James Rodríguez, aos trinta e quatro anos, poderá estar a jogar o seu último Mundial. O vencedor da Bota de Ouro de 2014 — cujo voleio contra o Uruguai continua a ser um dos momentos técnicos mais puros já vistos neste torneio — joga agora o seu futebol de clube no Minnesota United. Mas Lorenzo insiste que ele chega em forma, e o seu papel neste sistema da Colômbia evoluiu de criador omnipresente para desbloqueador de momentos específicos: um homem que consegue encontrar o passe que corta uma defesa compacta.
O duplo pivô da Colômbia — Jefferson Lerma e Richard Ríos — proporciona equilíbrio complementar. Lerma é o destruidor, o interceptador, o homem que varre à frente da linha defensiva. Ríos é o motor box-to-box do Benfica — um médio que consegue transportar a bola trinta metros e depois desferir um remate ameaçador da entrada da área. Na frente, a temporada de Luis Javier Suárez no Sporting CP — vinte e oito golos em trinta e dois jogos de campeonato — fez dele o número nove titular de Lorenzo.

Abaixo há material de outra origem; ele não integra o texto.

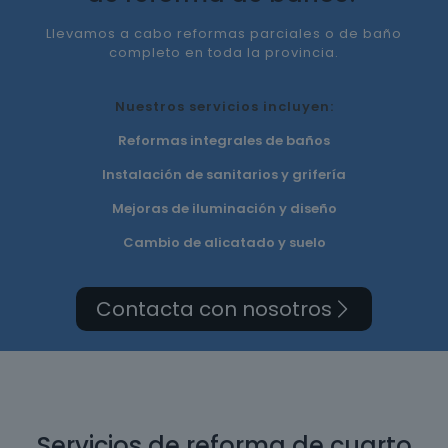
Llevamos a cabo reformas parciales o de baño
completo en toda la provincia.
Nuestros servicios incluyen:
Reformas integrales de baños
Instalación de sanitarios y grifería
Mejoras de iluminación y diseño
Cambio de alicatado y suelo
Contacta con nosotros
Servicios de reforma de cuarto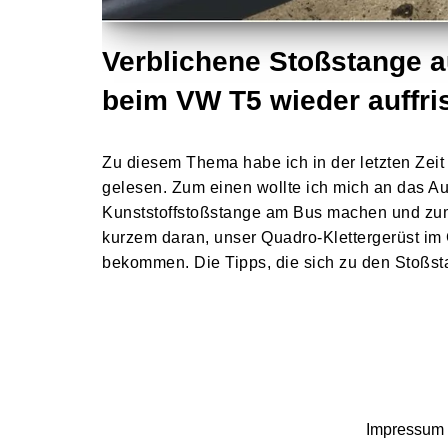
Verblichene Stoßstange a
beim VW T5 wieder auffri
Zu diesem Thema habe ich in der letzten Zeit t
gelesen. Zum einen wollte ich mich an das A
Kunststoffstoßstange am Bus machen und zum
kurzem daran, unser Quadro-Klettergerüst im
bekommen. Die Tipps, die sich zu den Stoß
Impressum 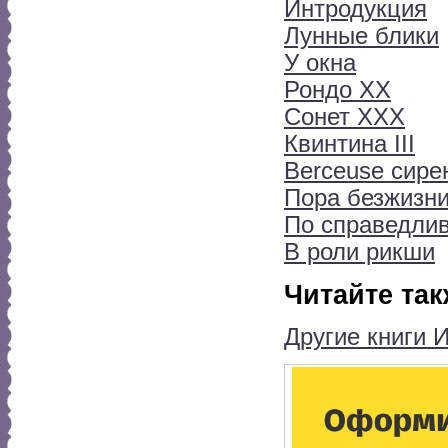
Интродукция
Лунные блики
У окна
Рондо ХХ
Сонет ХХХ
Квинтина III
Berceuse сире
Пора безжизн
По справедли
В роли рикши
Читайте так
Другие книги 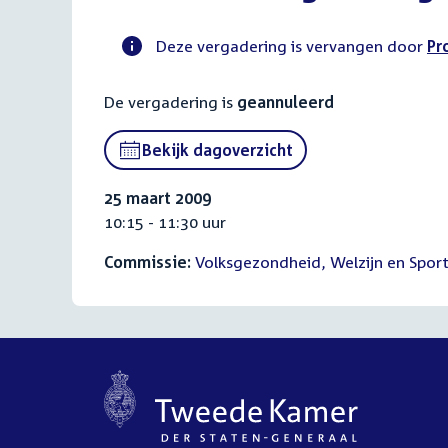
Deze vergadering is vervangen door
Pr
Voortgangsstatus
De vergadering is
geannuleerd
commissie
activiteit
Bekijk dagoverzicht
25 maart 2009
10:15 - 11:30 uur
Commissie:
Volksgezondheid, Welzijn en Spor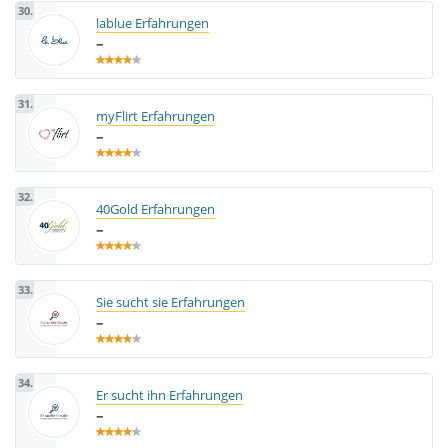
30.
lablue Erfahrungen
–
31.
myFlirt Erfahrungen
–
32.
40Gold Erfahrungen
–
33.
Sie sucht sie Erfahrungen
–
34.
Er sucht ihn Erfahrungen
–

A questão central deste jogo: conseguirá a estrutura defensiva do Uzbequistão aguentar noventa minutos contra a pressão ofensiva pelos lados da Colômbia? A equipa de Cannavaro foi batida apenas duas vezes pelo Irão na qualificação — mas a linha de ataque colombiana é um salto significativo de qualidade em relação a tudo o que enfrentaram na Ásia. Díaz contra a defesa direita do Uzbequistão — provavelmente o ala Akmal Nasrullaev — é um confronto com um fosso de talento visível.
Mas a altitude do Azteca afeta ambas as equipas. Nenhum jogador no plantel do Uzbequistão alguma vez jogou um jogo na Cidade do México. A Colômbia tem vários jogadores com experiência na liga mexicana. Este fator não deve ser sobrestimado — mas existe. E o manual tático de Cannavaro inclui um capítulo sobre arrastar o jogo para os seus últimos trinta minutos — o momento em que um único golo decide tudo.

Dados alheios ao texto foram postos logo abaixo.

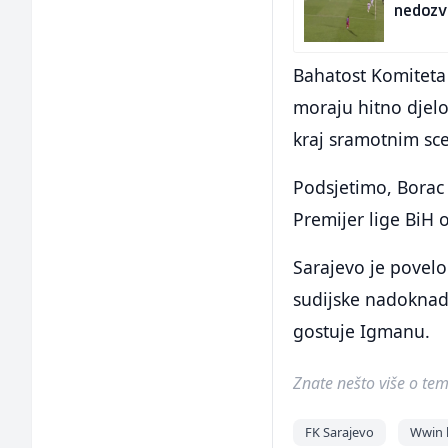
nedozvo
Bahatost Komiteta z
moraju hitno djelo
kraj sramotnim sc
Podsjetimo, Borac 
Premijer lige BiH 
Sarajevo je povelo
sudijske nadoknad
gostuje Igmanu.
Znate nešto više o temi 
FK Sarajevo
Wwin l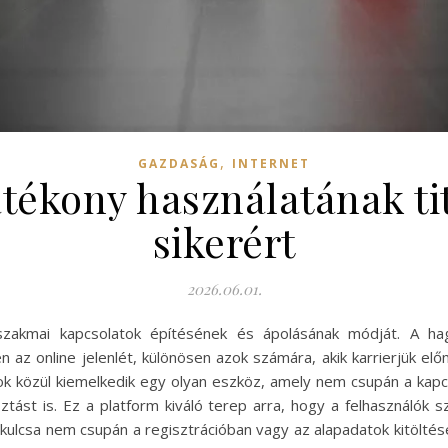
,
GAZDASÁG
INTERNET
tékony használatának ti
sikerért
2026.06.01.
 a szakmai kapcsolatok építésének és ápolásának módját. A h
 az online jelenlét, különösen azok számára, akik karrierjük el
k közül kiemelkedik egy olyan eszköz, amely nem csupán a kapc
st is. Ez a platform kiváló terep arra, hogy a felhasználók sz
kulcsa nem csupán a regisztrációban vagy az alapadatok kitöltés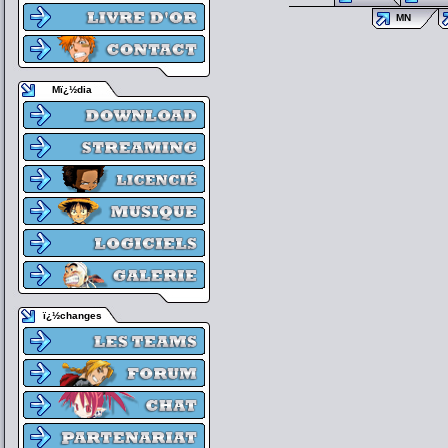
MN
Mï¿½dia
ï¿½changes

Previsão: A Colômbia deve vencer. O fosso de qualidade — particularmente no ataque — é demasiado grande. Díaz encontrará uma forma de criar um momento decisivo. Mas o Uzbequistão não será desmantelado. A disciplina defensiva de Cannavaro manterá o resultado ao alcance. Colômbia 2-0. No entanto, a verdadeira história deste jogo não é o resultado. É o facto de o Uzbequistão estar aqui. A primeira equipa da Ásia Central. A quadragésima oitava nação do Mundial. Aconteça o que acontecer, já mudaram o mapa.